Salve lindo pendão da esperança! Salve símbolo augusto da paz! Tua nobre presença à lembrança, A grandeza que Pátria nos traz!

Em 1906, Olavo Bilac fez a letra e Francisco Braga a música do hino que louva o pavilhão nacional, a pedido do prefeito do Rio de Janeiro, Francisco Pereira Passos, afinal com a proclamação da república os símbolos brasileiros não eram mais os imperiais, e a Nação precisava conhecer e amar a nova bandeira, tendo sido muito feliz o pleito gerador dessa obra musical com versos cultos, remetendo o ouvinte ao mais profundo sentimento patriótico e de respeito ao solo pátrio.

Em teu seio formoso retratas, Este céu de puríssimo azul, A verdura sem par destas matas, E o esplendor do Cruzeiro do Sul.

A nova bandeira brasileira vinha para expressar fielmente nosso vasto território de uma geografia com um meio ambiente rico, da terra ao céu.

Contemplando o teu vulto sagrado, Compreendemos o nosso dever, E o Brasil por seus filhos amado, Poderoso e feliz há de ser!

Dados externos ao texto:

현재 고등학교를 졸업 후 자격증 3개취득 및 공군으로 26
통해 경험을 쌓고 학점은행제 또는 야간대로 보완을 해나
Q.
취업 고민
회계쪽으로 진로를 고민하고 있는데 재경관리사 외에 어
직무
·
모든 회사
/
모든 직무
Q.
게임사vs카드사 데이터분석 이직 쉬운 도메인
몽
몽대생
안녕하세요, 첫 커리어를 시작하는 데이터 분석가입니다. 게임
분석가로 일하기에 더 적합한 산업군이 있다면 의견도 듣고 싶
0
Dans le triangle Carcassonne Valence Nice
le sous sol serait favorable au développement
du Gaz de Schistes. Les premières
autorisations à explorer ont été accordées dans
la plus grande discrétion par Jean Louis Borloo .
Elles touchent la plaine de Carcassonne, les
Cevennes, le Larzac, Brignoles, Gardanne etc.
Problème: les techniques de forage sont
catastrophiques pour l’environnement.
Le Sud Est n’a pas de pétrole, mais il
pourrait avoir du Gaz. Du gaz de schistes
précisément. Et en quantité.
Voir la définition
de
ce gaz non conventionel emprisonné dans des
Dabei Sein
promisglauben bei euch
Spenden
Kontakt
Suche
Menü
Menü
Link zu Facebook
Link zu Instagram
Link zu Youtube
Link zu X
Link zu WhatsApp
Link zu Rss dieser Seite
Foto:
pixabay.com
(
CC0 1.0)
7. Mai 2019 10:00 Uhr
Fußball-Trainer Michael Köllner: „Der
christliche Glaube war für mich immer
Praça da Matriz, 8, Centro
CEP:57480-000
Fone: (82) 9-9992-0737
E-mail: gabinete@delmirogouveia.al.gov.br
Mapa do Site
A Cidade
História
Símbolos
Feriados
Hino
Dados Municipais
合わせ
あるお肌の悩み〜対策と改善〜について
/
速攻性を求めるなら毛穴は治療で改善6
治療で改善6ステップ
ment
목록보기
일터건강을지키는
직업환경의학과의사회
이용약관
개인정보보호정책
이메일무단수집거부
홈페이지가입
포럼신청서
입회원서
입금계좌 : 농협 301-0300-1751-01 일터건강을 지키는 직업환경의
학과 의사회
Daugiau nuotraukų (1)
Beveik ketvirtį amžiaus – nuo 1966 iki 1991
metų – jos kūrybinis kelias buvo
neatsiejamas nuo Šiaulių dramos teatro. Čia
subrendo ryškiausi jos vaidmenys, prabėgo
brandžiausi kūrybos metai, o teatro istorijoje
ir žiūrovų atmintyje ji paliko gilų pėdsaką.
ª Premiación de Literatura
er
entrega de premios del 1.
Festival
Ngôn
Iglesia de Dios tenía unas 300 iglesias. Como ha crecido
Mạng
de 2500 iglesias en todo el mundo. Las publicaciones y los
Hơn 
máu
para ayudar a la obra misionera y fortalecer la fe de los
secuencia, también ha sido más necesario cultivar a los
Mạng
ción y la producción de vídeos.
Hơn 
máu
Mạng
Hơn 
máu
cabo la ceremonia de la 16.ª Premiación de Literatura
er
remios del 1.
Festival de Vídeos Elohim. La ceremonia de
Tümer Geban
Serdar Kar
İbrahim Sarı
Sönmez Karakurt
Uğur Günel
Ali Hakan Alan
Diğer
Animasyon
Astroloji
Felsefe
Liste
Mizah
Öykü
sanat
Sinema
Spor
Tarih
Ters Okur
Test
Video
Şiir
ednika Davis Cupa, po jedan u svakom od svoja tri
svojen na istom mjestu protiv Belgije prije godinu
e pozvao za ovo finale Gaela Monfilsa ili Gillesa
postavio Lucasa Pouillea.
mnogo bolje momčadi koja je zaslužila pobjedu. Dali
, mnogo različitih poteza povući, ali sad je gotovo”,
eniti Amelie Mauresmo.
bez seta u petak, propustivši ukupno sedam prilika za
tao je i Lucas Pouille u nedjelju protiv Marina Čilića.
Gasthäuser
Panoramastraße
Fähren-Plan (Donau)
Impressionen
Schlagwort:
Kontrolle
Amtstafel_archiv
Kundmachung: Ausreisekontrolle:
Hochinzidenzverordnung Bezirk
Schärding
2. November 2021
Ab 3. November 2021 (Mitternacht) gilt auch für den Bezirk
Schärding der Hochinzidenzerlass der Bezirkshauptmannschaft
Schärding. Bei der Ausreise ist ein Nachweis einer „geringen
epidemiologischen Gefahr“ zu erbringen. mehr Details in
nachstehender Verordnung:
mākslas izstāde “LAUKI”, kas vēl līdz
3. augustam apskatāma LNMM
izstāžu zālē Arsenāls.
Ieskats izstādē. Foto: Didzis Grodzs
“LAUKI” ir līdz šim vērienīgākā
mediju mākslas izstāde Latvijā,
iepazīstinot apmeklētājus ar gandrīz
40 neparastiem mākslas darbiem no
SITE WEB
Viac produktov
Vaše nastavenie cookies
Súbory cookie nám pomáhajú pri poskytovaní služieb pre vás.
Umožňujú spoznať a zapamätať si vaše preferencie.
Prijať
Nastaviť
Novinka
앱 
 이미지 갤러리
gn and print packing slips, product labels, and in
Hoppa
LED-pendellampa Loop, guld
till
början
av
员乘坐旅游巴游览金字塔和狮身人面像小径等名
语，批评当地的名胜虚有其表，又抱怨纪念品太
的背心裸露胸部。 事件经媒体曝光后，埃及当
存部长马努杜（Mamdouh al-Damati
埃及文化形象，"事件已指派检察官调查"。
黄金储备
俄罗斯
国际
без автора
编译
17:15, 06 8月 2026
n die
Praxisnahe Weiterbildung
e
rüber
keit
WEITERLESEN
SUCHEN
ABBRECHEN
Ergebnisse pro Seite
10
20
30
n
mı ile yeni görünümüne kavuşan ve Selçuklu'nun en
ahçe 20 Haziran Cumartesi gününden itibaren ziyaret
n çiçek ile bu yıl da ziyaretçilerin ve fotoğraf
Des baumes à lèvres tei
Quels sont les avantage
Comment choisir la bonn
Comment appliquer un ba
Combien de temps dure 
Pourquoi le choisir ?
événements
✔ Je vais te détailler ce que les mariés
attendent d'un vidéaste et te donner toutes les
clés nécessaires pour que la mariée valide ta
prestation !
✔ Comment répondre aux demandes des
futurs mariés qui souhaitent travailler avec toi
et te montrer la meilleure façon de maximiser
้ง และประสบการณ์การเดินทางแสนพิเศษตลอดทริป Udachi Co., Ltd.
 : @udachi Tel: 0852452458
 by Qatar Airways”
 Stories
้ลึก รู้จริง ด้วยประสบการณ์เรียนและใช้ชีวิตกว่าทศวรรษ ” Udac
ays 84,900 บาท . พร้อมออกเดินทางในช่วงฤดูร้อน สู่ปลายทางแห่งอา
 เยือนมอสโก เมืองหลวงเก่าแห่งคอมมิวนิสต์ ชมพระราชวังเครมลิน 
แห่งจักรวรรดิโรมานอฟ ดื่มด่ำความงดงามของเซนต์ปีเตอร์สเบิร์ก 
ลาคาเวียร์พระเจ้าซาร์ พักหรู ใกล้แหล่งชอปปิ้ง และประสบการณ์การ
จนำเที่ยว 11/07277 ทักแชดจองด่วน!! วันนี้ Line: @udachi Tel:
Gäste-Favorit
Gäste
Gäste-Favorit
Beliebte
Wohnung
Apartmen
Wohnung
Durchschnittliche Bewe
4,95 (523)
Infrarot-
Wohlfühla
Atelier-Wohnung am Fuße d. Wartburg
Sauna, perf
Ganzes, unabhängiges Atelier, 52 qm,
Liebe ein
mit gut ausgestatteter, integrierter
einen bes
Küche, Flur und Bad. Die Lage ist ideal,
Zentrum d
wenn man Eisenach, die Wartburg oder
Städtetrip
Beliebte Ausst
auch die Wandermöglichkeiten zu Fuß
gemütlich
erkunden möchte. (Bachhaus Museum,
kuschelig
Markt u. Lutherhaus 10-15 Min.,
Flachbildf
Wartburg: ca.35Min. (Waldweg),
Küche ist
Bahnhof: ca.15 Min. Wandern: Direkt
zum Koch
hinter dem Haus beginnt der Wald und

Esse símbolo no mastro impõe a todos brasileiros o compromisso de cidadania que devemos empreender na vida com todos, ao mesmo tempo que exige dos governos o respeito para com as gentes, garantindo-lhes dignidade.

Sobre a imensa Nação Brasileira, Nos momentos de festa ou de dor, Paira sempre sagrada bandeira, Pavilhão da justiça e do amor!

É um direito que todo brasileiro tem de com zelo usar a bandeira nos momentos festivos cívicos ou social, bem como o dever em mantê-la a frente nas peleias sem nunca tocar o chão, fervorosamente contra a tirania interna ou externa.

Recebe o afeto que se encerra, Em nosso peito juvenil, Querido símbolo da terra, Da amada terra do Brasil!

Dedicar amor a bandeira em qualquer tempo, com o ardor da juventude, consciente do sentimento nativo, demostrando a consideração patriótica.

Para pensar: Quem tem bandeira, não perde de vista o seu ideal!